Bangalore: The Battle of Neighborhoods
Restaurant Densities in Bangalore
Background
Bangalore is the capital of the Indian state of Karnataka with a population of over 10 million (density of over 10000 per sq. km) [1][2], making it the third most populous city in India.
As a result of the high population density, owners of shops end up sharing places. From the point of view of investors, they would prefer to set up businesses in neighborhoods where the competition is less intense.
For both residents and travelers, exploring various neighborhoods and venues is a good way to relax during weekends and holidays. The diversity of the cuisine available is reflective of the social and economic diversity of Bangalore. Bangalore has a wide and varied mix of restaurant types and cuisines and Bangaloreans deem eating out as an intrinsic part of their culture. Roadside vendors, South Indian, North Indian, Chinese and Western fast food are all very popular in the city [1].
Considering the above points, creating a map of Bangalore with districts grouped together with the help of clustering according to the venue, specifically restaurant density would be helpful.
Data Description
The data needed to solve the problem includes
- A list of neighborhoods in Bangalore, the capital city of the state of Karnataka in India which defines the scope of the project;
- Latitude and longitude coordinates of those neighborhoods to get the venue data and for mapping and visualization;
- And finally, venue data, particularly data related to venues to perform clustering on the neighborhoods.
Wikipedia contains a list of neighborhoods in Banaglore (with a total of 128) [3]. Web scraping techniques were used to extract the data from Wikipedia. Foursquare API was used to get the venue data for those neighborhoods.
Unfortunately, public data related to demographic and social parameters for all the neighborhoods in the city of Bangalore was not readily available and hence could not be used to refine the study further.
Methodology
The master data's main compnents were Neighborhood, Latitude and Longitude as depicted below for the city of Bangalore.
Visualization of the geographic details of Bengaluru was then carried out; the neighborhoods were superimposed on top as bullet points using their respective latitude and longitude values.
Foursquare API [4] was then used to explore the neghborhoods and segment them. The limit was specified such that the top 100 venues were returned within a radius of 2 km.
Foursquare returned over 6000 venues for all neighborhoods except in Agara which did not return any search results. A Word Cloud was then produced to filter out and highlight popular or trending venues based on frequency of occurrence.
One hot encoding was then carried out to group more than 200 venue categories by neighborhood.
It was noticed that over 2000 venues were classified as restaurants.
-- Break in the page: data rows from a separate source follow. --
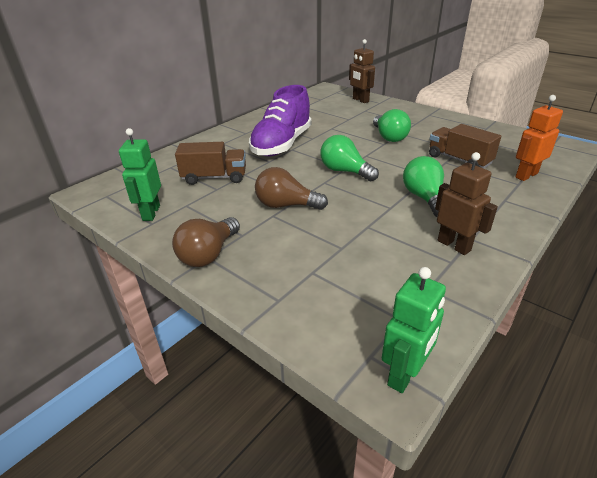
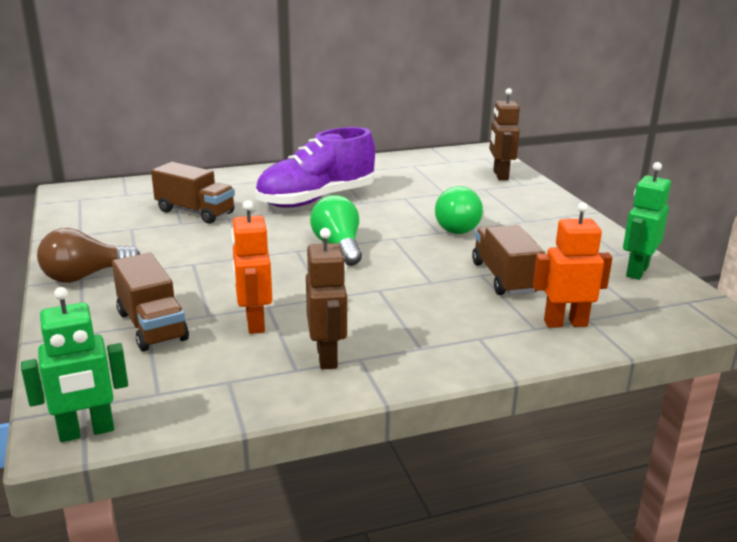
camera: 30 degrees right, 10 degrees down
(151, 213) = (92, 225): green robot -> green robot (636, 271)
(286, 205) = (220, 259): brown light bulb -> none
(318, 272) = (152, 326): none -> brown truck
(378, 241) = (254, 323): none -> orange robot
(424, 198) = (380, 302): green light bulb -> none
The count of the total number of restaurants was then computed and combined together into a dataframe with latitude and longitude values for each neighborhood to prepare the data for clustering.
One of the most common unsupervised learning, namely the K-Means algorithm was then used to cluster the neighborhoods. The algorithm was run with different cluster numbers to try and identify the optimal number for learning.
The inertia plot (which shared a close resemblence to the figure shown below) did not provide a clear elbow point but it was decided to go with 6 clusters to try to differentiate the centre from various Cardinal peripheries.
The neighborhoods were then classified as follows to represent restaurant density:
- 0-19 Restaurants: "Low";
- 20-39 Restaurants: "Medium";
- Over 40 Restaurants: "High".
Using visualization techniques, the clusters were then plotted on a map of Bangalore for interpretation
Results
Over 50 percent of the neighborhoods fall under the "low" density category regarding restaurant density and fewer than 10 neighborhoods fall under the "high" density category.
Visualization uisng a 3D Scatter plot did not produce interpretable results; this was resolved by using a map plot as shown below.
The restaurant cluster obtained from unsupervised learning are
- Cluster 0: West/South West Bangalore with low densities;
- Cluster 1: South Bangalore with low densities;
- Cluster 2: East Bangalore with low to medium densities;
- Cluster 3: North Bangalore with low densities;
- Cluster 4: Central Bangalore - North Zone with medium densities;
- Cluster 5: Central Bangalore - South Zone with medium to high densities.
The results are intuitive as the restaurant densities in most of the neighborhoods are mostly low at the peripheries of the city and higher toward the center.
Some of the neighborhoods in the vicinity of the Marathahalli/Whitefield area have medium densities which can be explained by development as a result of the presence of numerous corporate offices.
There are a couple of neighborhoods which have been misclassified in Clusters 4 & 5 since there are almost no high density restaurants in Cluster 4 which is one of the limitations of the learning algortithm.
A copy of the working notebook is available here.
Conclusion
There is a high demand for varied cuisine in the city of Bangalore and this is confirmed by Foursquare data.
Data on demographics and employment wasn't available to assess people's spending power but analysis of the data available at hand seems to show untapped market potential in those neighborhoods away from the center of the city and this information could be useful to a restaurateur.